The following code shows how to subclass from the base System class and where you should implement your custom methods to create the changes you desire.
class MySystem(System[str, str]):
def __init__(self, scorer, tester_model, target_model, baseline_model, device="cuda"):
super().__init__(scorer)
self.device = device
# set your tester, target, and baseline models
self.tester = tester_model.to(device)
self.target = target_model.to(device)
self.baseline = baseline_model.to(device)
# TODO: load the tester, target and baseline tokenizers
# TODO: set your padding tokens for each tokenizer
# TODO: set your model's usable max sequence length (e.g GPT-2: 1024)
def rollout_prompt_with_tester(self, prompts):
# TODO: your generator over token ids/text → list[str] continuations
...
def rollout_prompt_with_target(self, prompts):
...
def get_tester_logprobs(self, ctx, cont):
# Return sum log P(cont | ctx) per example; tensor requires grad
return self._logprobs(self.tester, ctx, cont, requires_grad=True)
def get_target_logprobs(self, ctx, cont):
with torch.no_grad():
return self._logprobs(self.target, ctx, cont, requires_grad=False)
def get_baseline_logprobs(self, ctx, cont):
with torch.no_grad():
return self._logprobs(self.baseline, ctx, cont, requires_grad=False)
def _logprobs(self, model, ctx, cont, requires_grad):
# Implement your own encode/combine/mask logic
# 1) encode ctx, cont → id tensors
# 2) build attention + continuation mask
# 3) forward model → logits → log_softmax
# 4) gather per-token logprobs, mask out context, sum over continuation
...
def advance(self, context, probe, response):
# Conversation concatenation or your custom state transition
return context + probe + response
def parameters(self):
return self.tester.parameters()
def reward(self, contexts, probes, responses):
# calculate your custom reward here!
# return a scalar value. Note that binary signals are not as helpful for training. Try to make the reward continuous from 0-1.
return r
6.3 Designing rewards¶
Common patterns (return one float per sample):
- harm-driven: use scorer-generated scores for defender harm as a key component of the reward
- Preference methods (DPO/IPO/ORPO): may not use rewards directly; rely on log-prob differences.
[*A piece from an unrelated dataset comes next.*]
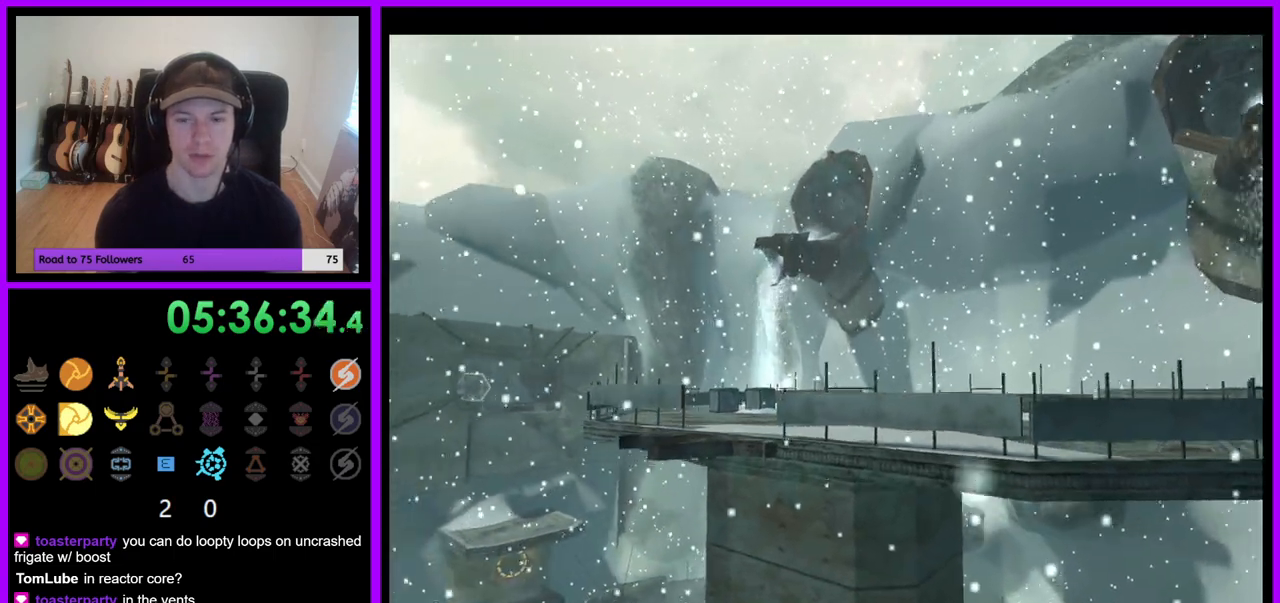
Gameplay with a controller (Nintendo layout); each line is a JSON object with the inputs held at the frame after it (dt_ms = milliseconds from this image to that frame). "events" lists button and stick changes between this image and that frame as [ms after this image, input, new state], when the widget could be followed in between. Not read: L3 R3 Z.
{"dt_ms": 500, "buttons": [], "left_stick": "down-left", "right_stick": "center", "events": []}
- Tips: bound/clip; normalize across a batch; document "higher is worse" vs "higher is better".
6.4 implementing advance(...)¶
Default text setting is simple concatenation (below) but you can customize how the next state is created.
6.5 Saving models (HF & non-HF)¶
- HF:
model.save_pretrained(path)andtokenizer.save_pretrained(path). - Non-HF:
torch.save(model.state_dict(), path)and a small loader util. Ensure your trainer saves anything else your algorithm needs (e.g., optimizer/scheduler state).
7. Plug into Sampler / Solver¶
Your system will be passed to the 'Sampler' and 'Solver'. The 'Trainer' will have access to the system through the sampler (sampler.system).
system = MyHFSystem("gpt2", "gpt2", "gpt2", DetoxifyScorer(), device="cuda")
sampler = ASTSampler(system, PROMPTS, tree_width=2, tree_depth=3)
solver = DPO(system, beta=0.1)
trainer = Trainer(config=config, sampler=sampler, algorithm=solver)
trainer.train()
8. Debug Checklist¶
- Batching: input list lengths match; outputs align (
[B]tensors). - Gradients: tester log-probs require grad; target/baseline under
no_grad. - Masking: only continuation tokens contribute to
log P(cont | ctx). - Context window:
len(ctx_tokens) + max_new_tokens ≤ max_ctx. - Tokenizer differences: never cross-decode; keep model/tokenizer pairs.
- Device/type: tensors on right device/dtype;
pad_token_idset. - Numerics: watch for
nan/inf; clip/normalize rewards. - Repro: fixed seeds for rollout sampling and generation settings.